HAPAG-Lloyd added its name to the list of lines diverting ships from Montreal to Halifax due to the longshoremen's strike in the Quebec port. The Montreal Express tied up at Cerescorp's Fairview Cove terminal this morning, and is expected to remain in port for close to 24 hours to unload.
Looming through the fog Montreal Express has three cranes at work at Fairview Cove.
The ship was built in 2003 specifically for St.Lawrence River work as Canmar Spirit for Canada Maritime. It was relatively wide, shallow draft and ice rated. After absorbing its Belgian partner Canada Maritime became 100% CPShips owned and the ship was renamed CP Spirit in 2005. HAPAG-Lloyd ended up as owners in 2006 when they bought up CP Ships in a hostile take over.
The 55,994 gt ship was built by Daewoo, Okpo and has a capacity of 47,840 dwt, 4402 TEU including 311 reefers.
HAPAG-Lloyd is diverting ships to both Halifax and Saint John, perhaps in hopes of preventing overloading in any one port. It is interesting to note that after many years, CP Rail has renewed its rail connection to Saint John. The connection through Maine dates back to before 1900, but the last sections were abandoned or sold by CP by 1994. In 2019 they reacquired the Montreal to Brownville Jct track and a connection to Searsport.
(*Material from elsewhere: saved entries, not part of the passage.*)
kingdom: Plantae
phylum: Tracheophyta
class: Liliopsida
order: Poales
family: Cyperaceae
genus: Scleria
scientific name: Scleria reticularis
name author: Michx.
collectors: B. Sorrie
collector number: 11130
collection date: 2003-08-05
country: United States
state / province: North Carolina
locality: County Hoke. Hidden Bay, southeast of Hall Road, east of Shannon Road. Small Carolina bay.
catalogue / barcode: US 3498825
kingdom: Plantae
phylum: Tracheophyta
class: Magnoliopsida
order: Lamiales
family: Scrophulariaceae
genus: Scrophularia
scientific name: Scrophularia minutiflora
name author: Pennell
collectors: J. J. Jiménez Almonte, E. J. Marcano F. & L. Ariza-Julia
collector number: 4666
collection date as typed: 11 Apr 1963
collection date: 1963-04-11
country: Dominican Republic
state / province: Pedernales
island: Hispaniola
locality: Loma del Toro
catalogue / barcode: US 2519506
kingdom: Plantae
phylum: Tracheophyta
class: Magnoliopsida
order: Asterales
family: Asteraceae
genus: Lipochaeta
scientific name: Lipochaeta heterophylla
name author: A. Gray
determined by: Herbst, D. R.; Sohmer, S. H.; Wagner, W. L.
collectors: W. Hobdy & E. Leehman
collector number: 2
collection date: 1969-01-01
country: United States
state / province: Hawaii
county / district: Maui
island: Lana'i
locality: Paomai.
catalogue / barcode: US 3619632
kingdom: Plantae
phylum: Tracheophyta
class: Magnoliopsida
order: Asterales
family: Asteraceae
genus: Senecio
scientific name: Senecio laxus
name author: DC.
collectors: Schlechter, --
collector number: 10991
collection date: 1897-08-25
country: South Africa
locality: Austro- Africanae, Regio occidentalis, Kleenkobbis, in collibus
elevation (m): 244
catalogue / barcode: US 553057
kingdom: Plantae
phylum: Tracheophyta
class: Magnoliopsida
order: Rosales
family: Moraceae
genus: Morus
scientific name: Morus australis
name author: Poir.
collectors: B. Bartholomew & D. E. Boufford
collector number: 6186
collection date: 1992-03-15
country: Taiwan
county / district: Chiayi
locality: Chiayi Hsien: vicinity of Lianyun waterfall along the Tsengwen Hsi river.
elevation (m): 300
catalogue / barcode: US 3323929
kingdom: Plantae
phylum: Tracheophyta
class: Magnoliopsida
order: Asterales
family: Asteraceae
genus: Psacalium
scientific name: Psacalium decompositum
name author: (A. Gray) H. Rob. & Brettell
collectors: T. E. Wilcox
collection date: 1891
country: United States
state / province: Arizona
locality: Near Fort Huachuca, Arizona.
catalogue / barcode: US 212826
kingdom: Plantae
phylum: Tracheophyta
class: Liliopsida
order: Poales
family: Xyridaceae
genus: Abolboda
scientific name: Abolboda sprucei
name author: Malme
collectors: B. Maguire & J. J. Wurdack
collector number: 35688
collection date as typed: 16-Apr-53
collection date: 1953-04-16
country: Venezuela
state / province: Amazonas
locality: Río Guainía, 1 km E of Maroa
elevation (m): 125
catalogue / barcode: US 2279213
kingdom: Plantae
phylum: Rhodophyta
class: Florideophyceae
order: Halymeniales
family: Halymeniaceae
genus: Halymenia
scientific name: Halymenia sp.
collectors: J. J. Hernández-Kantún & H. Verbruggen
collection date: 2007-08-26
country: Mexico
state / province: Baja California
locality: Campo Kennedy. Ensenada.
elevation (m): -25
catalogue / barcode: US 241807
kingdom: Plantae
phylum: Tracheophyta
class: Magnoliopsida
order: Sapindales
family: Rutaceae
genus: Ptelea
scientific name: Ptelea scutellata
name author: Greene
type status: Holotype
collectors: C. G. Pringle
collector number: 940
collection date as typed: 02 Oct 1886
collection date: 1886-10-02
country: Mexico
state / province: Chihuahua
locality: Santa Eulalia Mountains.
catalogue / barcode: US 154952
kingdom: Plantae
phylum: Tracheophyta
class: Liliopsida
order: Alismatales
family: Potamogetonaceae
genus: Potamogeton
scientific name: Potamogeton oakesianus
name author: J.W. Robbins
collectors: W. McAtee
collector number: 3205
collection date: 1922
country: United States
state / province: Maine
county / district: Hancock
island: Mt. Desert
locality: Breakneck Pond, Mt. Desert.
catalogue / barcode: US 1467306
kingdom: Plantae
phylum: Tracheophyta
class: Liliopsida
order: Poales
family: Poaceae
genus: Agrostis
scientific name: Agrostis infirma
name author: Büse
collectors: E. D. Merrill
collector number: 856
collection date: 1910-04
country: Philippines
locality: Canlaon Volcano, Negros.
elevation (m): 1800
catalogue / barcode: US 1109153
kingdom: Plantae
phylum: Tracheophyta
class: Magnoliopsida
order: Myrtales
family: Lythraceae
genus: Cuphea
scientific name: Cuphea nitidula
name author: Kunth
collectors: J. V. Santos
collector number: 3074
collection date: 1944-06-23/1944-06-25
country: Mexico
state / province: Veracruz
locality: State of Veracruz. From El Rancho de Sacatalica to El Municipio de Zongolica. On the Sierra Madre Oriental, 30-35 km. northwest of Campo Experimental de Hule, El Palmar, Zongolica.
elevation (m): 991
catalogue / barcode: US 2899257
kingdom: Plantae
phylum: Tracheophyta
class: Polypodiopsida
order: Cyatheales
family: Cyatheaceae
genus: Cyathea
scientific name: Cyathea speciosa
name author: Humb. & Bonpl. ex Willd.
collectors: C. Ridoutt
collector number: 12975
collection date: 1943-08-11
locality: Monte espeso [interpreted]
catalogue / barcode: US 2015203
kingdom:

The Saint John connection is completed over Irving owned track.
Saint John is also served by CN Rail by means of a connection to Moncton, NB.
Although the strike situation is still unfolding HAPAG-Loyd has announced that its AT1 (Atlantic Trade) Service ship OOCL Belgium will call at PSA Halifax Friday, August 15 and MCA (Mediterranean Canada) Service ship Genoa Express will call at Ceres Terminal Saturday, August 16.
MSC and Maersk/ CMA CGM have also diverted ships to Halifax in recent days, but will also be using Saint John. MSC Rochelle, en route from Liverpool, has been anchored off Halifax for several days, possibly waiting for its export cargo to arrive in Halifax by road and rail.